City of Newark

The City of Newark is in the process of developing a stormwater management plan in order to improve the quality of stormwater runoff reaching creeks and tributaries and to comply with state and federal regulations. It is also currently considering implementation of a Stormwater Program Infrastructure Fund in order to provide stormwater services to the City.

The State of Delaware developed a Technical Document to give some guidance into stormwater management and some background information on it.
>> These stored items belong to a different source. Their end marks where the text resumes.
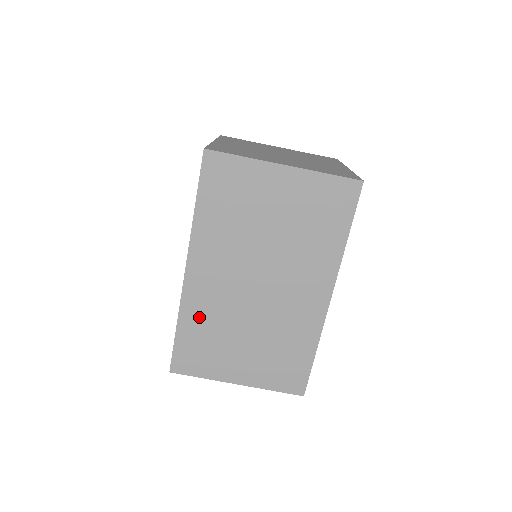
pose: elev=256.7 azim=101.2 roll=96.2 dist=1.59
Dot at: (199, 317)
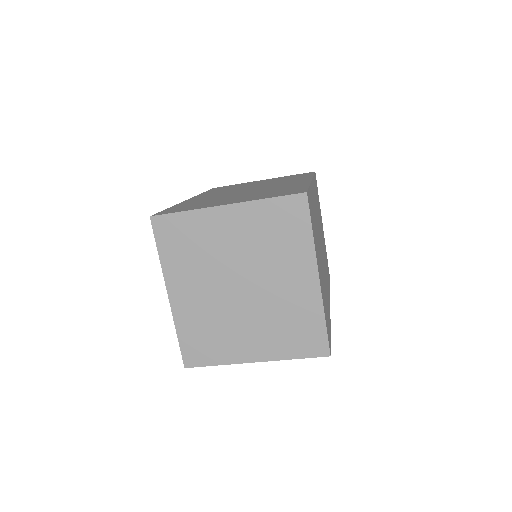
Dot at: occluded
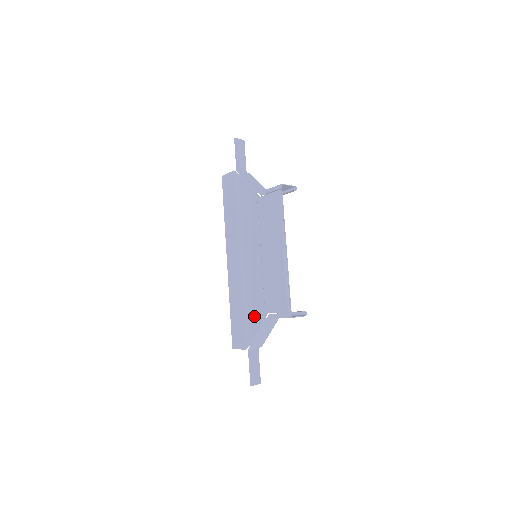
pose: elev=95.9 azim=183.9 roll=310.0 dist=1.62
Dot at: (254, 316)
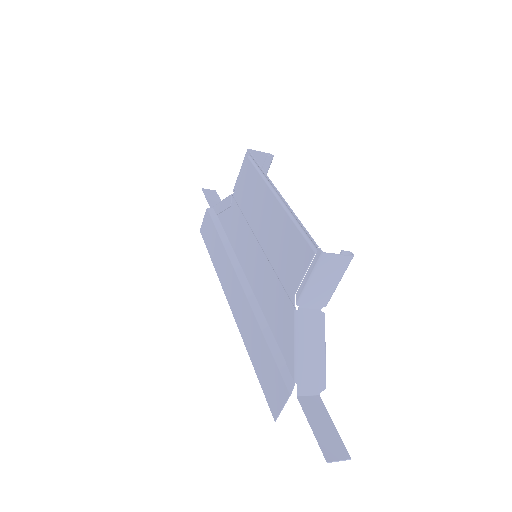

Introducing impervious surfaces to a landscape can substantially impact receiving streams and water bodies by increasing both stormwater runoff and its associated pollutants. It has been estimated that a site with 35-50% imperviousness has three times the runoff compared to a more natural groundcover. By limiting the ability of the soil to infiltrate, an increase in impervious surfaces leads to reduced groundwater recharge as well as increased stormwater runoff volume, peak rate and duration of flow, all of which tends to increase the potential for flooding. In addition, data indicates a direct relationship between the amount of imperviousness in a given watershed and the degree of degradation. A recent report to Congress by the National Academies of Science places additional emphasis on the habitat impacts from urban stormwater runoff. Highly impervious watersheds tend to be flashier and exhibit lower base flows. The frequency of out-of-bank occurrences also increases, leading to increased bank erosion and sediment deposition. All these factors stress aquatic organisms, potentially shifting the aquatic ecosystem to favor less desirable species.
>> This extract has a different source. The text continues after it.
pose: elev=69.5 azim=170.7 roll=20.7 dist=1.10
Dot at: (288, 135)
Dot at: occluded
Sediment has been determined to be the most significant pollutant of concern associated with stormwater runoff. Suspended sediment particles cause turbidity problems in the water treatment process and act as an environmental stressor on aquatic life. In addition, as soil particles wash off the land through the erosion process, their chemically active nature makes them particularly conducive to transporting adsorbed nutrients, metals, toxics, and other contaminants into the receiving waters. Typical loadings for total suspended solids from urban land uses range from less than 100 lb/ac/yr for low density residential development to over 500 lb/ac/yr for urban highways. In addition to these land-based sources, urban stream channel erosion can lead to sediment loads that are an order of magnitude greater in the receiving waters themselves depending on the effective imperviousness of the watershed.

Nitrogen is a nutrient associated with the soluble component of stormwater runoff. Although necessary for plant growth, excess nitrogen in water becomes a pollutant by stimulating the growth of algae and other less desirable plants. Nitrogen enrichment is typically more problematic in estuarine ecosystems. Major sources associated with urban stormwater runoff include fertilizers and atmospheric deposition. Typical loadings for total nitrogen from urban land uses range from 10 to 15 lbs/ac/yr. Phosphorus is a nutrient more associated with the particulate component of stormwater runoff, since it readily adsorbs to sediment. Also necessary for plant growth, excess phosphorous becomes a pollutant typically more problematic in freshwater ecosystems. The major source of phosphorus associated with urban runoff is fertilizer. Some soluble phosphorus can be traced to septic systems; however, the use of low phosphorus detergents has significantly reduced this source. Typical loadings for total phosphorus from urban land uses range from 0.75 to 1.25 lbs/ac/yr. Other pollutants in urban stormwater runoff include bacteria, trace metals and hydrocarbon derivatives.

The traditional approach to stormwater management was one of quantity control to prevent flooding. Later, greater emphasis was placed on managing stormwater runoff from a water quality perspective. A wide selection of best management practices (BMPs), including manmade ponds, filtration systems, and infiltration structures have been successfully used to manage stormwater runoff. Until recently, however, such BMPs have largely sought to control the particulate pollutants found in surface runoff, such as sediment and those pollutants which tend to adsorb to sediment, such as phosphorus. Soluble pollutants, such as nitrogen, can be found in both surface runoff and subsurface flow. BMPs that have a vegetative component designed for nutrient uptake and/or an anaerobic component to induce denitrification, such as constructed wetlands, biofiltration systems, and bioretention structures, can reduce these pollutants. Current urban BMP designs remove 10 to 50 percent of total nitrogen, and 45 to 75 percent of total phosphorous. With the recent recognition of the habitat impacts associated with urban stormwater runoff, stream stability issues must also be addressed. The traditional approach of “collect and convey” using a single BMP is no longer seen as adequate to manage the complex problems associated with urban stormwater runoff. Contemporary designs aim to reduce runoff volume utilizing distributed techniques and “treatment trains” tailored to the problems associated with a specific site. The post-construction stormwater management component adheres to this philosophy.